* EXERCISE GOAL:
Filter the entries below and copy each line that contains the string "Subscribe". The match is case-sensitive.

(Saved data entries)
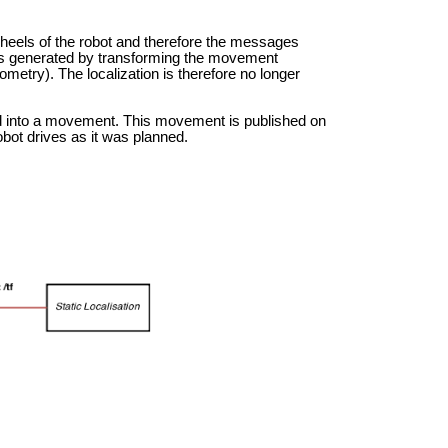
heels of the robot and therefore the messages
ges generated by transforming the movement
try). The localization is therefore no longer
d into a movement. This movement is published on
obot drives as it was planned.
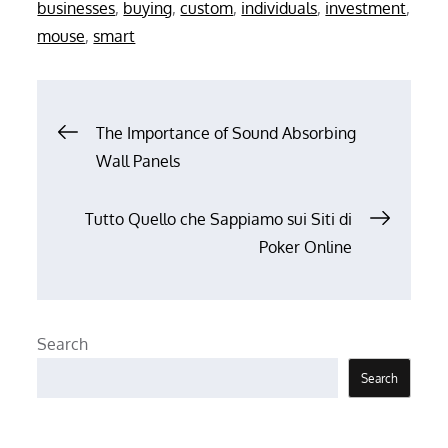
on
businesses
,
buying
,
custom
,
individuals
,
investment
,
mouse
,
smart
Post
The Importance of Sound Absorbing
Wall Panels
navigation
Tutto Quello che Sappiamo sui Siti di
Poker Online
Search
Search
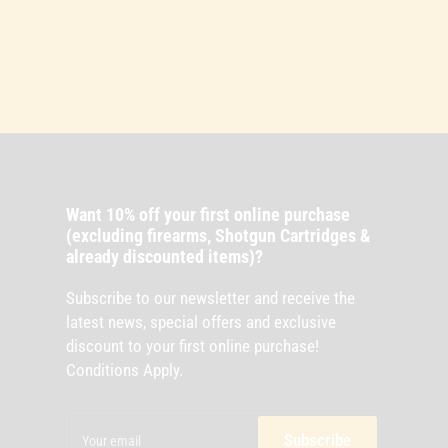
Want 10% off your first online purchase
(excluding firearms, Shotgun Cartridges &
already discounted items)?
Subscribe to our newsletter and receive the
latest news, special offers and exclusive
discount to your first online purchase!
Conditions Apply.
Your
email
Subscribe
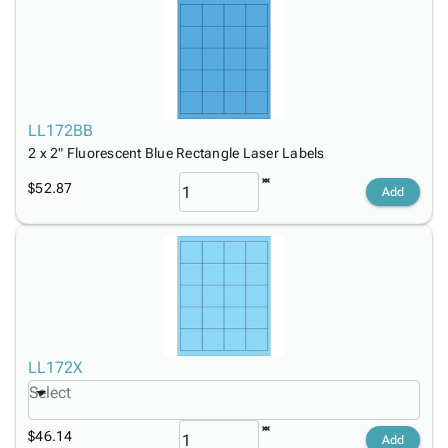
LL172BB
2 x 2" Fluorescent Blue Rectangle Laser Labels
$52.87
Add
LL172X
Select
$46.14
Add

* THE ANSWER:
Subscribe to our newsletter and receive the
Subscribe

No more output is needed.